The Oilers can’t play like Chicago because they don’t have the skill set, yet, or experience to play that way. But the major differences are the top-four defenders in Chicago compared to the top four in Edmonton and the Hawks have a better mix of skill, grit and size in their top-nine.
That isn’t a knock on the Oilers blueline, because Chicago has arguably the best top-four in the league right now, but it is a major difference in the make up of the two teams.
(Before you say Tom Gilbert would be much better, go look at his advanced stats in Minny. He’s playing less competition but with worse numbers. He isn’t in the class of Hjalmarsson.)
If you want to suggest the Oilers should strive to become the Hawks, I’m in complete agreement, but in order for that to happen Steve Tambellini, Kevin Lowe and Craig MacTavish will need to make some astute trades or signings that bring in veteran players who can play in your top-nine forwards or top-four defenders.
The Oilers have drafted well in the first round the last six years, but outside of Jeff Petry and Theo Peckham (2nd and 3rd rounders in 2006) no other late pick has panned out yet since the lockout. Hartikainen and Lander might, but they haven’t yet. A big reason for that is you can’t have all young guys come in at the same time, but none in the last six years isn’t great.

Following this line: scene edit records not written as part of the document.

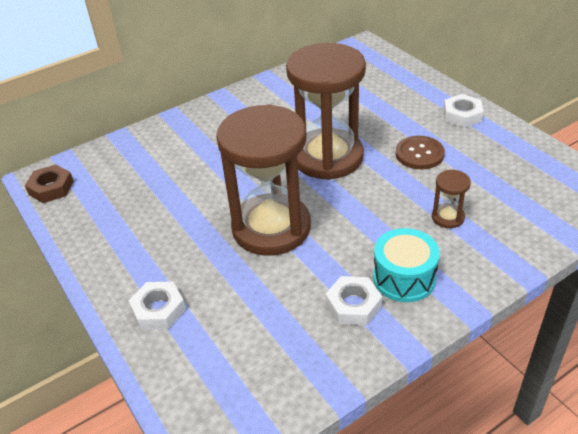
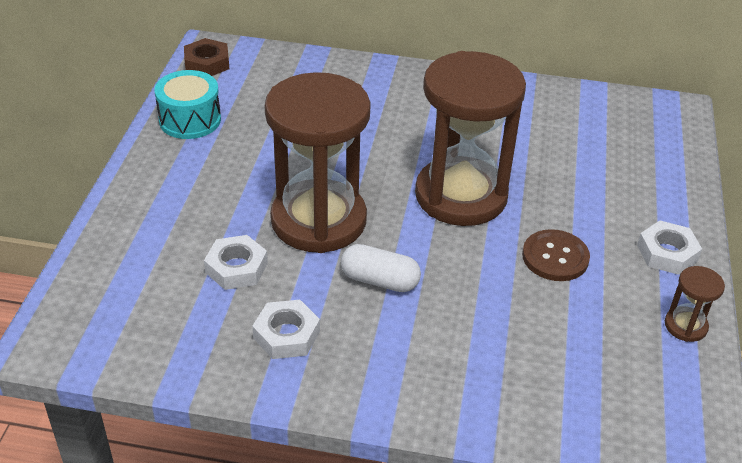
camera: 40 degrees right, 0 degrees up
(158, 310) = (148, 217): white nut -> white nut (236, 268)
(356, 233) = (379, 280): none -> white capsule
(404, 278) = (361, 350): turquoise drum -> turquoise drum (190, 120)
(447, 217) = (485, 334): brown hourglass -> brown hourglass (685, 326)

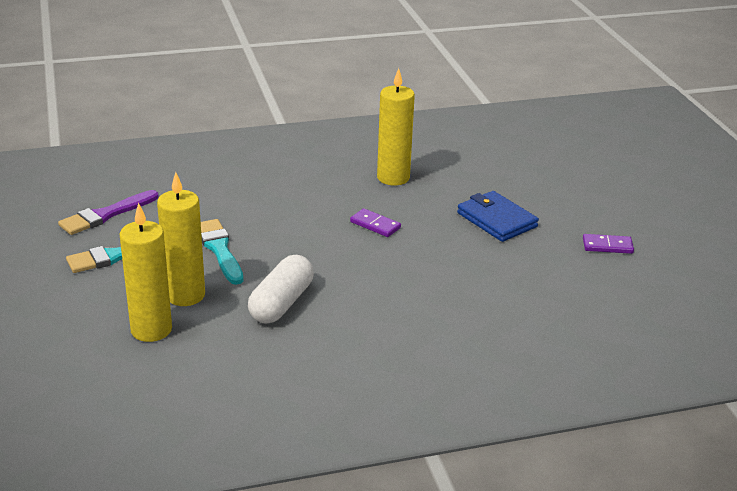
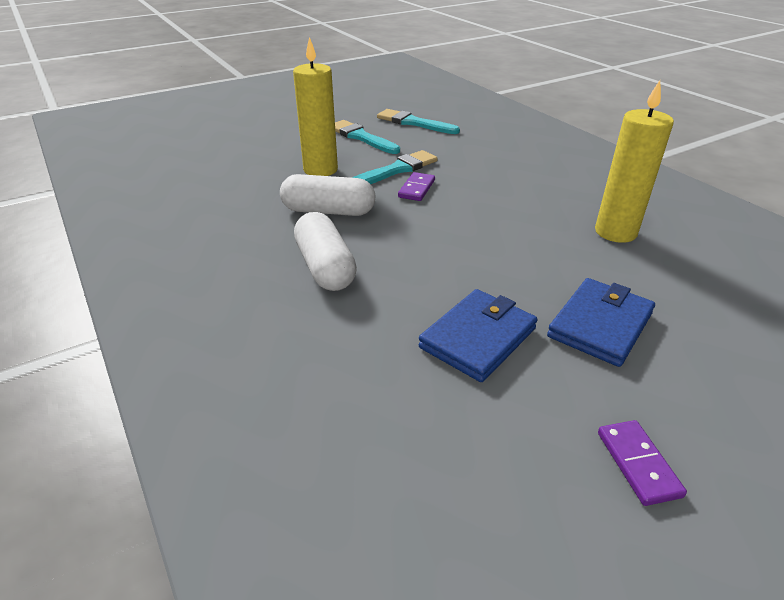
camera: 75 degrees right, 5 degrees up
(106, 215) = (414, 123): purple brush -> turquoise brush
(151, 330) = (268, 167): yellow candle -> none
(375, 225) = (503, 237): purple domino -> purple domino (416, 189)
(378, 318) = (325, 267): none -> white capsule
(494, 268) = (478, 338): none -> blue wallet

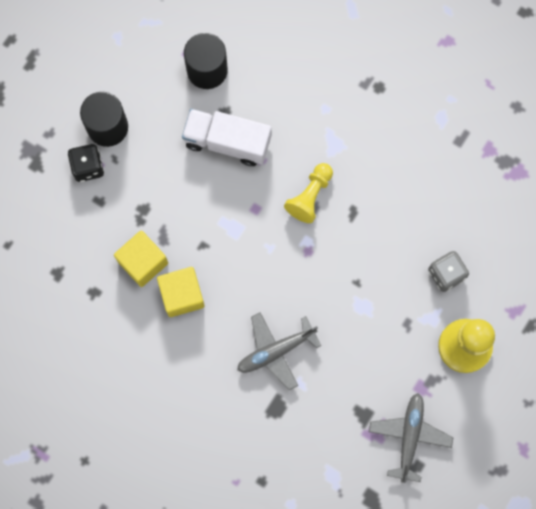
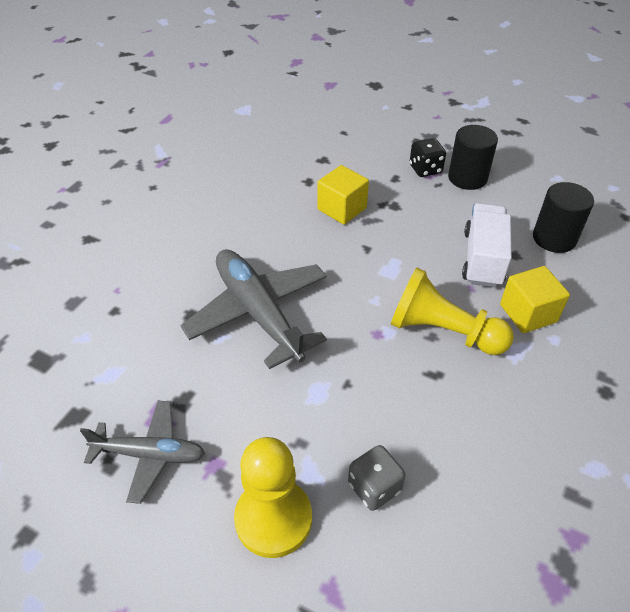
camera: 85 degrees right, 30 degrees down
(182, 295) = (313, 237): yellow cube -> yellow cube (528, 313)
(275, 351) = (258, 312): grey plane -> grey plane, size x1.65
(310, 196) = (443, 331): yellow pawn -> yellow pawn, size x1.58

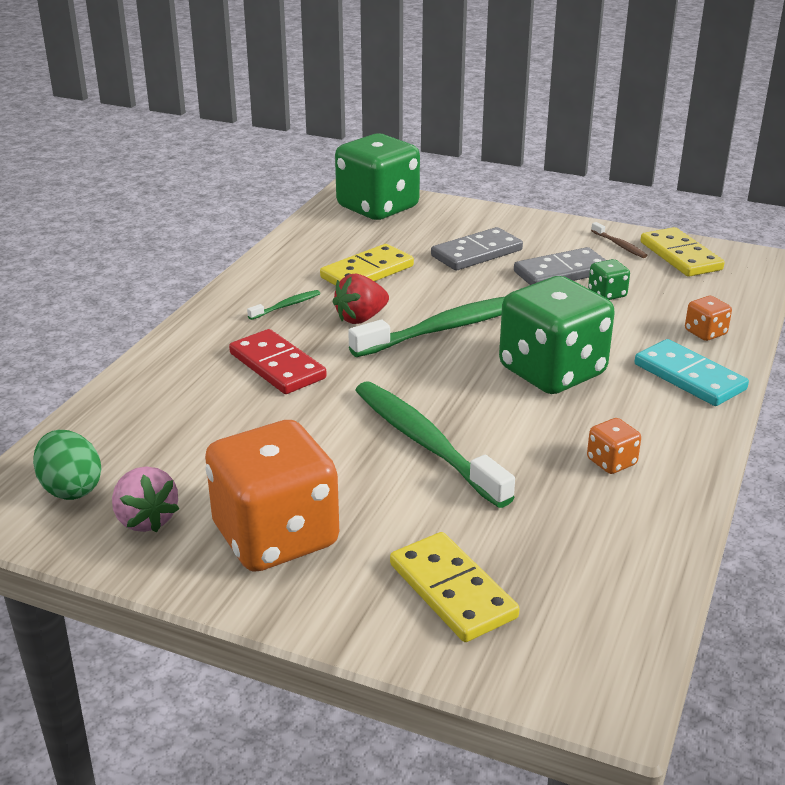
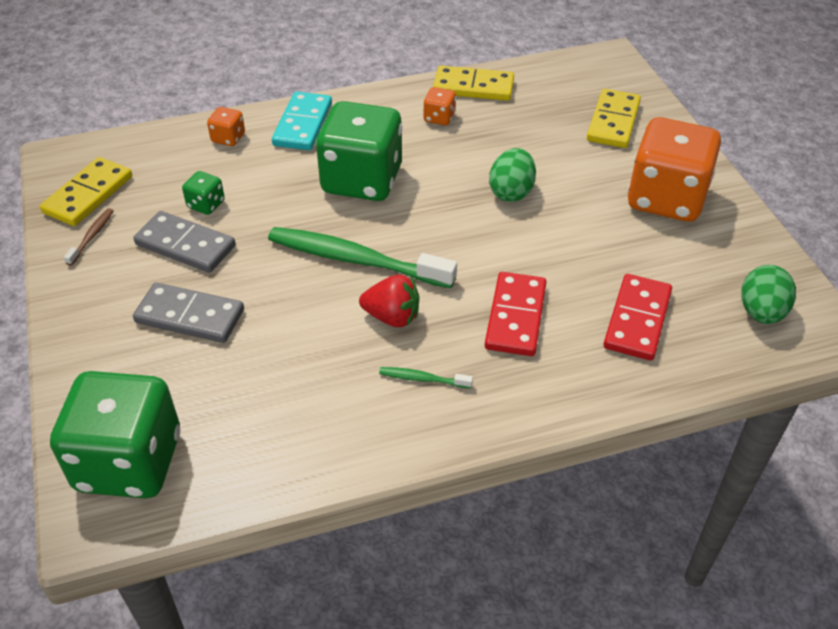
camera: 130 degrees left, 15 degrees up
(146, 519) = (730, 257): pink strawberry -> none
(179, 418) = (637, 320): none -> red domino
(367, 272) = (302, 368): yellow domino -> yellow domino (473, 87)
(425, 443) = (511, 192): green toothbrush -> green egg

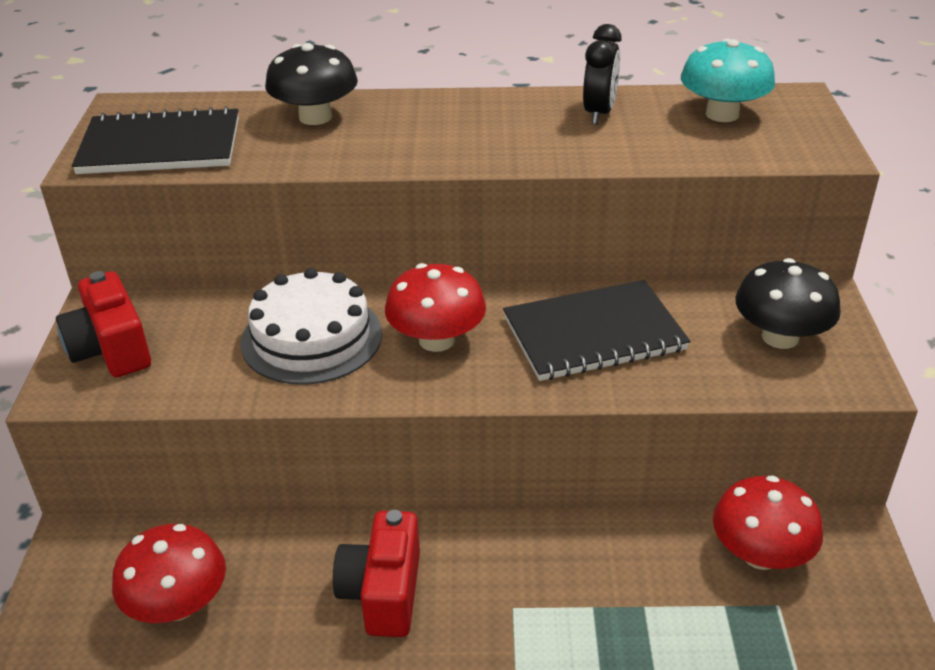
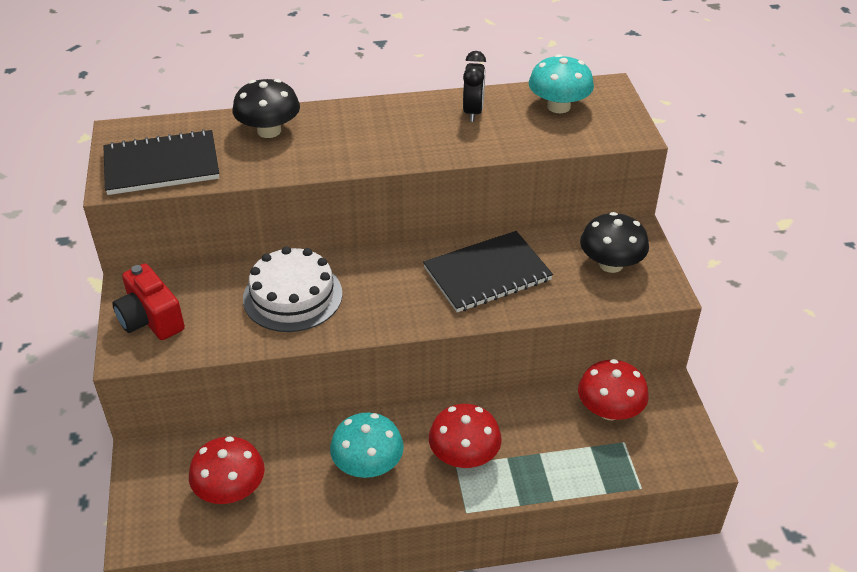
camera: 10 degrees left, 5 degrees up
(383, 592) = (368, 465): red camera -> turquoise mushroom
(436, 340) = (380, 289): red mushroom -> red mushroom (464, 456)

They also need to win a trade. Oscar Klefbom might become the equivalent of the Hawks’ Leddy, acquired for a veteran who’s value dipped after the deal. But the Oilers need to win a trade or two, not just break even or lose.
The Oilers miss Shawn Horcoff terribly. He can battle against the tough competition, which would allow RNH and Gagner some easier minutes. The Oilers could use another veteran or two who could ease the tough minutes of the youngsters.
Petry, J.Schultz, RNH, Hall, Eberle, Yakupov, and Paajarvi all have less than three years of NHL experience, yet the first five are amongst the top 8 in icetime on the Oilers. They are learning as they go, but don’t expect them to be able to play like Chicago because they don’t have the strength, size or experience yet.
The Oilers are not close to being the Blackhawks, and right now few teams are, so the Oilers can either remain patient and let their young players learn how to play against proven NHL talent, or management needs to mix in some veterans who can play significant minutes, to lessen the learning curve and possibly increase their chances of winning.
The Oilers must find some more players who have the competitive drive necessary to win in the NHL. It is easy for the Hawks youngsters to follow behind Toews, Keith etc, because if they don’t match the work ethic and determination of their leaders, they’d hear about it.
It is a long process to become a legitimate contending team, and when you look at the roster of the Hawks it was built with solid drafting, key trades and some useful free agent signings. The Oilers haven’t done very well in the latter two departments.